[Exercise instructions] Edit the records below by changing every "llvmpipe" to "softpipe" and leaving everything else unchanged.

[Data supplied]

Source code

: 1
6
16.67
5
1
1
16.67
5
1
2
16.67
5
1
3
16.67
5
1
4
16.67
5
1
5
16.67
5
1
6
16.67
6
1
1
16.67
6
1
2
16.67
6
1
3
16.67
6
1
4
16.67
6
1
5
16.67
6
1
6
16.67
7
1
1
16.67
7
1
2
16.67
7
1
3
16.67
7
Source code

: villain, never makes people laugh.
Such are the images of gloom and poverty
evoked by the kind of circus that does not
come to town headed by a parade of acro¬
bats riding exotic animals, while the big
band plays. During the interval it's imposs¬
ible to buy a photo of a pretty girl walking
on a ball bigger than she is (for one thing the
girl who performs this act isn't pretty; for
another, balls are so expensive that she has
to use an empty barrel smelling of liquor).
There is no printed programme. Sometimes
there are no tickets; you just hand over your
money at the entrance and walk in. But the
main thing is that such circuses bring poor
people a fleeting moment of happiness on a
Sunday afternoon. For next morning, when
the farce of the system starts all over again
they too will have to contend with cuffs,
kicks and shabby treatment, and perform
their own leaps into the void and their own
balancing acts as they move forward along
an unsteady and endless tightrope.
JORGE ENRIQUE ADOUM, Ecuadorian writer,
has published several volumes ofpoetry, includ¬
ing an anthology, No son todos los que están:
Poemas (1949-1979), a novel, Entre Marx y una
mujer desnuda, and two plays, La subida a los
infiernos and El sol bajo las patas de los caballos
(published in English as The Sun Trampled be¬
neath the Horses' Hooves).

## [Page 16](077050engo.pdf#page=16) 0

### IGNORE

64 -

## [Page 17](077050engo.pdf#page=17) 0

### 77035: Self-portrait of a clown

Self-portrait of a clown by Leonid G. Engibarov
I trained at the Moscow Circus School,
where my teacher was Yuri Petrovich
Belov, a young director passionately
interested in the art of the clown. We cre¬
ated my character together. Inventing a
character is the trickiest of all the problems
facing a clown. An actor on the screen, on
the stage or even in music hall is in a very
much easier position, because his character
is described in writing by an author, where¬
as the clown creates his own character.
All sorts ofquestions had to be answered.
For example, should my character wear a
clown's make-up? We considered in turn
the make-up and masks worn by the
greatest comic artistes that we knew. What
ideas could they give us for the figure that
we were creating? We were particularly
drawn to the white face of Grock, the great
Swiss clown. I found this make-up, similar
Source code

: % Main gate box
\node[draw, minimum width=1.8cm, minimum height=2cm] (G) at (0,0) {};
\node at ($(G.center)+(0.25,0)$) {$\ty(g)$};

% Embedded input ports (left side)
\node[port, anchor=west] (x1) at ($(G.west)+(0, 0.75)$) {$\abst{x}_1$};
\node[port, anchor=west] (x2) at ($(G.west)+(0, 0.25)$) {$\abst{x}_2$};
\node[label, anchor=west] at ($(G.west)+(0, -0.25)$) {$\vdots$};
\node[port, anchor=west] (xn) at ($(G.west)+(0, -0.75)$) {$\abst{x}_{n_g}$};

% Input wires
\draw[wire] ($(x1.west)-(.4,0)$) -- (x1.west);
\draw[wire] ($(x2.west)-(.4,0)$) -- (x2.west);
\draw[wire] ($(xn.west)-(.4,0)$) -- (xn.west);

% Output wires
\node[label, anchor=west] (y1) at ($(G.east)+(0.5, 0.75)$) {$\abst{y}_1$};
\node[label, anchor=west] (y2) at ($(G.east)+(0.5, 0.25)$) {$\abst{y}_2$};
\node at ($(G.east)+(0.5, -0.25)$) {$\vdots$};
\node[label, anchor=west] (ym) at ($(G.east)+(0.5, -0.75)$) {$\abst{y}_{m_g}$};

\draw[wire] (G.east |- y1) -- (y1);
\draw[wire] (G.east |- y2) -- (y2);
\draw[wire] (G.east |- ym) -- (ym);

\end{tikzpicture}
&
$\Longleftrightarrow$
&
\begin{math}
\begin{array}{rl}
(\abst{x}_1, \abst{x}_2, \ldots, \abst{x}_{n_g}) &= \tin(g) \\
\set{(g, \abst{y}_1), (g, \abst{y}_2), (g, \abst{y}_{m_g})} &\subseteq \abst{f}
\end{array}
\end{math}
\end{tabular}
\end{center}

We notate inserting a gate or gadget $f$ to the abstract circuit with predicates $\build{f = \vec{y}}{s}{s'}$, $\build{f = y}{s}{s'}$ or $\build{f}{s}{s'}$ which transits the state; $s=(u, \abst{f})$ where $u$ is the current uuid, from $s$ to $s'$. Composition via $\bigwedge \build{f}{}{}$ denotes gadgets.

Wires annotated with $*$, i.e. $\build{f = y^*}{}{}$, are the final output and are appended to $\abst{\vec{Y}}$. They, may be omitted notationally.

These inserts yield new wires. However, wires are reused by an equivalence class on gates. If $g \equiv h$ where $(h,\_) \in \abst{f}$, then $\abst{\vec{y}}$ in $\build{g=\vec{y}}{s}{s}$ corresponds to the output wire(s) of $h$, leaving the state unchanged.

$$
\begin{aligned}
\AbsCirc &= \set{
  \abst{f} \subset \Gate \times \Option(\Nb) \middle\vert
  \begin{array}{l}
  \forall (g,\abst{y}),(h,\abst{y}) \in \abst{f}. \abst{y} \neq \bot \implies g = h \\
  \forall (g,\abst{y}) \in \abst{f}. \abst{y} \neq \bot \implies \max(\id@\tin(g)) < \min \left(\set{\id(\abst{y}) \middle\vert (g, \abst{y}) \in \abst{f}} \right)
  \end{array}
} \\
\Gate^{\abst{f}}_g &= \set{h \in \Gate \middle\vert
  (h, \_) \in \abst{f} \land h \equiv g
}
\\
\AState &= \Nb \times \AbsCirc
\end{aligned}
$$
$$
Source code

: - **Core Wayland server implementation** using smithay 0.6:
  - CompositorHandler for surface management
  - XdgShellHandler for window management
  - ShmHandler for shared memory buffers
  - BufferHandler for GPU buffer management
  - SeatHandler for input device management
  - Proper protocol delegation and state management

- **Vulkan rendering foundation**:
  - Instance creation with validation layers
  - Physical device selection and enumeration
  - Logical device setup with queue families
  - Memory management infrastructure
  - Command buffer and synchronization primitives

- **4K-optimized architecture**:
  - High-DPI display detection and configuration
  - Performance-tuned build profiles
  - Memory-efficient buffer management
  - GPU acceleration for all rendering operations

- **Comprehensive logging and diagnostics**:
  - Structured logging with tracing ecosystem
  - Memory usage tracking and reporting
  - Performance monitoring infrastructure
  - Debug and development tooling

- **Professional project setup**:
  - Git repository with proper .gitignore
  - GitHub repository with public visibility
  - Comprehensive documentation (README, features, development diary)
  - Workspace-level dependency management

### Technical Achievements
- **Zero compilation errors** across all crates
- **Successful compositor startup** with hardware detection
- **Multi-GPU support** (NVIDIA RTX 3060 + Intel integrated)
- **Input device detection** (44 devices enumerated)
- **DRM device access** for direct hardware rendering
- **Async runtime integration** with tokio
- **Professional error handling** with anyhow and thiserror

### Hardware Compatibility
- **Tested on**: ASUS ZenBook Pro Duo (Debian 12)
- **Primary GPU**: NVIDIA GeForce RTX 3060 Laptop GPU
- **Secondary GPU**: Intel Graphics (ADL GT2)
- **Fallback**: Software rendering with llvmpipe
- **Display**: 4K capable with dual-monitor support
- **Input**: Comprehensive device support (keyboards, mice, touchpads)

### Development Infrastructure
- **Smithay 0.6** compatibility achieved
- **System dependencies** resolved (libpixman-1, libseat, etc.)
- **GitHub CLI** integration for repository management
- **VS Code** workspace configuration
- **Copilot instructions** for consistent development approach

[The answer]
Source code

: 1
6
16.67
5
1
1
16.67
5
1
2
16.67
5
1
3
16.67
5
1
4
16.67
5
1
5
16.67
5
1
6
16.67
6
1
1
16.67
6
1
2
16.67
6
1
3
16.67
6
1
4
16.67
6
1
5
16.67
6
1
6
16.67
7
1
1
16.67
7
1
2
16.67
7
1
3
16.67
7
Source code

: villain, never makes people laugh.
Such are the images of gloom and poverty
evoked by the kind of circus that does not
come to town headed by a parade of acro¬
bats riding exotic animals, while the big
band plays. During the interval it's imposs¬
ible to buy a photo of a pretty girl walking
on a ball bigger than she is (for one thing the
girl who performs this act isn't pretty; for
another, balls are so expensive that she has
to use an empty barrel smelling of liquor).
There is no printed programme. Sometimes
there are no tickets; you just hand over your
money at the entrance and walk in. But the
main thing is that such circuses bring poor
people a fleeting moment of happiness on a
Sunday afternoon. For next morning, when
the farce of the system starts all over again
they too will have to contend with cuffs,
kicks and shabby treatment, and perform
their own leaps into the void and their own
balancing acts as they move forward along
an unsteady and endless tightrope.
JORGE ENRIQUE ADOUM, Ecuadorian writer,
has published several volumes ofpoetry, includ¬
ing an anthology, No son todos los que están:
Poemas (1949-1979), a novel, Entre Marx y una
mujer desnuda, and two plays, La subida a los
infiernos and El sol bajo las patas de los caballos
(published in English as The Sun Trampled be¬
neath the Horses' Hooves).

## [Page 16](077050engo.pdf#page=16) 0

### IGNORE

64 -

## [Page 17](077050engo.pdf#page=17) 0

### 77035: Self-portrait of a clown

Self-portrait of a clown by Leonid G. Engibarov
I trained at the Moscow Circus School,
where my teacher was Yuri Petrovich
Belov, a young director passionately
interested in the art of the clown. We cre¬
ated my character together. Inventing a
character is the trickiest of all the problems
facing a clown. An actor on the screen, on
the stage or even in music hall is in a very
much easier position, because his character
is described in writing by an author, where¬
as the clown creates his own character.
All sorts ofquestions had to be answered.
For example, should my character wear a
clown's make-up? We considered in turn
the make-up and masks worn by the
greatest comic artistes that we knew. What
ideas could they give us for the figure that
we were creating? We were particularly
drawn to the white face of Grock, the great
Swiss clown. I found this make-up, similar
Source code

: % Main gate box
\node[draw, minimum width=1.8cm, minimum height=2cm] (G) at (0,0) {};
\node at ($(G.center)+(0.25,0)$) {$\ty(g)$};

% Embedded input ports (left side)
\node[port, anchor=west] (x1) at ($(G.west)+(0, 0.75)$) {$\abst{x}_1$};
\node[port, anchor=west] (x2) at ($(G.west)+(0, 0.25)$) {$\abst{x}_2$};
\node[label, anchor=west] at ($(G.west)+(0, -0.25)$) {$\vdots$};
\node[port, anchor=west] (xn) at ($(G.west)+(0, -0.75)$) {$\abst{x}_{n_g}$};

% Input wires
\draw[wire] ($(x1.west)-(.4,0)$) -- (x1.west);
\draw[wire] ($(x2.west)-(.4,0)$) -- (x2.west);
\draw[wire] ($(xn.west)-(.4,0)$) -- (xn.west);

% Output wires
\node[label, anchor=west] (y1) at ($(G.east)+(0.5, 0.75)$) {$\abst{y}_1$};
\node[label, anchor=west] (y2) at ($(G.east)+(0.5, 0.25)$) {$\abst{y}_2$};
\node at ($(G.east)+(0.5, -0.25)$) {$\vdots$};
\node[label, anchor=west] (ym) at ($(G.east)+(0.5, -0.75)$) {$\abst{y}_{m_g}$};

\draw[wire] (G.east |- y1) -- (y1);
\draw[wire] (G.east |- y2) -- (y2);
\draw[wire] (G.east |- ym) -- (ym);

\end{tikzpicture}
&
$\Longleftrightarrow$
&
\begin{math}
\begin{array}{rl}
(\abst{x}_1, \abst{x}_2, \ldots, \abst{x}_{n_g}) &= \tin(g) \\
\set{(g, \abst{y}_1), (g, \abst{y}_2), (g, \abst{y}_{m_g})} &\subseteq \abst{f}
\end{array}
\end{math}
\end{tabular}
\end{center}

We notate inserting a gate or gadget $f$ to the abstract circuit with predicates $\build{f = \vec{y}}{s}{s'}$, $\build{f = y}{s}{s'}$ or $\build{f}{s}{s'}$ which transits the state; $s=(u, \abst{f})$ where $u$ is the current uuid, from $s$ to $s'$. Composition via $\bigwedge \build{f}{}{}$ denotes gadgets.

Wires annotated with $*$, i.e. $\build{f = y^*}{}{}$, are the final output and are appended to $\abst{\vec{Y}}$. They, may be omitted notationally.

These inserts yield new wires. However, wires are reused by an equivalence class on gates. If $g \equiv h$ where $(h,\_) \in \abst{f}$, then $\abst{\vec{y}}$ in $\build{g=\vec{y}}{s}{s}$ corresponds to the output wire(s) of $h$, leaving the state unchanged.

$$
\begin{aligned}
\AbsCirc &= \set{
  \abst{f} \subset \Gate \times \Option(\Nb) \middle\vert
  \begin{array}{l}
  \forall (g,\abst{y}),(h,\abst{y}) \in \abst{f}. \abst{y} \neq \bot \implies g = h \\
  \forall (g,\abst{y}) \in \abst{f}. \abst{y} \neq \bot \implies \max(\id@\tin(g)) < \min \left(\set{\id(\abst{y}) \middle\vert (g, \abst{y}) \in \abst{f}} \right)
  \end{array}
} \\
\Gate^{\abst{f}}_g &= \set{h \in \Gate \middle\vert
  (h, \_) \in \abst{f} \land h \equiv g
}
\\
\AState &= \Nb \times \AbsCirc
\end{aligned}
$$
$$
Source code

: - **Core Wayland server implementation** using smithay 0.6:
  - CompositorHandler for surface management
  - XdgShellHandler for window management
  - ShmHandler for shared memory buffers
  - BufferHandler for GPU buffer management
  - SeatHandler for input device management
  - Proper protocol delegation and state management

- **Vulkan rendering foundation**:
  - Instance creation with validation layers
  - Physical device selection and enumeration
  - Logical device setup with queue families
  - Memory management infrastructure
  - Command buffer and synchronization primitives

- **4K-optimized architecture**:
  - High-DPI display detection and configuration
  - Performance-tuned build profiles
  - Memory-efficient buffer management
  - GPU acceleration for all rendering operations

- **Comprehensive logging and diagnostics**:
  - Structured logging with tracing ecosystem
  - Memory usage tracking and reporting
  - Performance monitoring infrastructure
  - Debug and development tooling

- **Professional project setup**:
  - Git repository with proper .gitignore
  - GitHub repository with public visibility
  - Comprehensive documentation (README, features, development diary)
  - Workspace-level dependency management

### Technical Achievements
- **Zero compilation errors** across all crates
- **Successful compositor startup** with hardware detection
- **Multi-GPU support** (NVIDIA RTX 3060 + Intel integrated)
- **Input device detection** (44 devices enumerated)
- **DRM device access** for direct hardware rendering
- **Async runtime integration** with tokio
- **Professional error handling** with anyhow and thiserror

### Hardware Compatibility
- **Tested on**: ASUS ZenBook Pro Duo (Debian 12)
- **Primary GPU**: NVIDIA GeForce RTX 3060 Laptop GPU
- **Secondary GPU**: Intel Graphics (ADL GT2)
- **Fallback**: Software rendering with softpipe
- **Display**: 4K capable with dual-monitor support
- **Input**: Comprehensive device support (keyboards, mice, touchpads)

### Development Infrastructure
- **Smithay 0.6** compatibility achieved
- **System dependencies** resolved (libpixman-1, libseat, etc.)
- **GitHub CLI** integration for repository management
- **VS Code** workspace configuration
- **Copilot instructions** for consistent development approach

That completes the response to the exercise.